Blake Field sued Google for caching an article Field had posted on his website; a Nevada district court ruled against Field, saying he had “attempted to manufacture a claim for copyright infringement against Google in hopes of making money from Google’s standard practice.” The court granted summary judgment on four bases: Since Field did not allege that the Googlebot’s initial copy was an infringement, using the cache could not be considered direct infringement; Field didn’t opt out (there was no “no archive” metatag and there was an explicit “allow all” robot.txt header); Google’s cache is fair use; and that cache qualifies as a DMCA “safe harbor.” EFF’s Fred von Lohmann says the decision is “replete with interesting findings that could have important consequences for the search engine industry, the Internet Archive, the Google Library Project lawsuit, RSS republishing, and a host of other online activities.”
Another district court—this one the Eastern District of Pennsylvania—rejected a civil complaint (for copyright infringement and other activities) against Google by Gordon Roy Parker, “an online publisher of sexual seduction guides” who also offers racetrack betting tips. In this case, the complaint (filed by Parker, a former paralegal) was termed “rambling” but the judge was clear that Google’s caching does not constitute infringement.

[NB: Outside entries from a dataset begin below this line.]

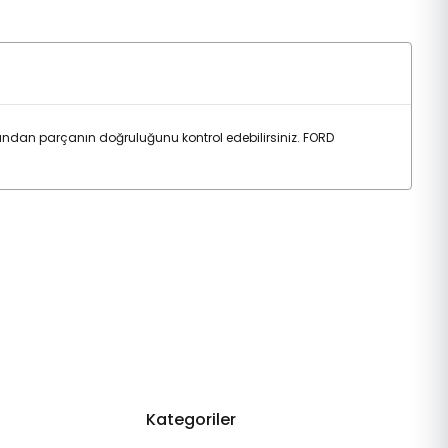
ndan parçanın doğruluğunu kontrol edebilirsiniz. FORD
Kategoriler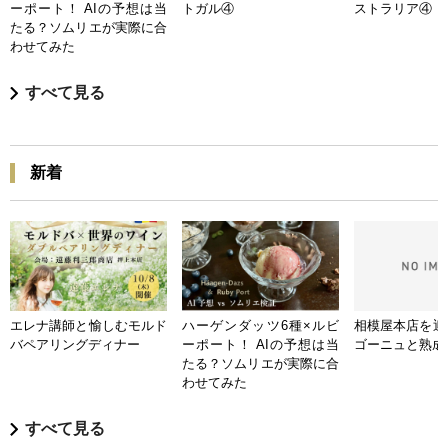
ーポート！ AIの予想は当
トガル④
ストラリア④
たる？ソムリエが実際に合
わせてみた
すべて見る
新着
エレナ講師と愉しむモルド
ハーゲンダッツ6種×ルビ
相模屋本店を迎
バペアリングディナー
ーポート！ AIの予想は当
ゴーニュと熟成
たる？ソムリエが実際に合
わせてみた
すべて見る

The saga will continue. OCA’s benefits are clear; the alliance’s choice to avoid copyright issues is cautious but clears the way for more expansive uses of material. GBS is a muddier situation, not aided by Google’s lack of transparency—but there seems little doubt that GBS and the Google Library Project will serve the aims of copyright, at least as stated in the Constitution: “To promote the progress of science and useful arts.” Being able to discover books based on obscure content within those books doesn’t substitute for library catalogs and doesn’t seem to have any chance of substituting for the books themselves—but it can promote progress by making it easier to find work on which to build. How can that be a bad thing?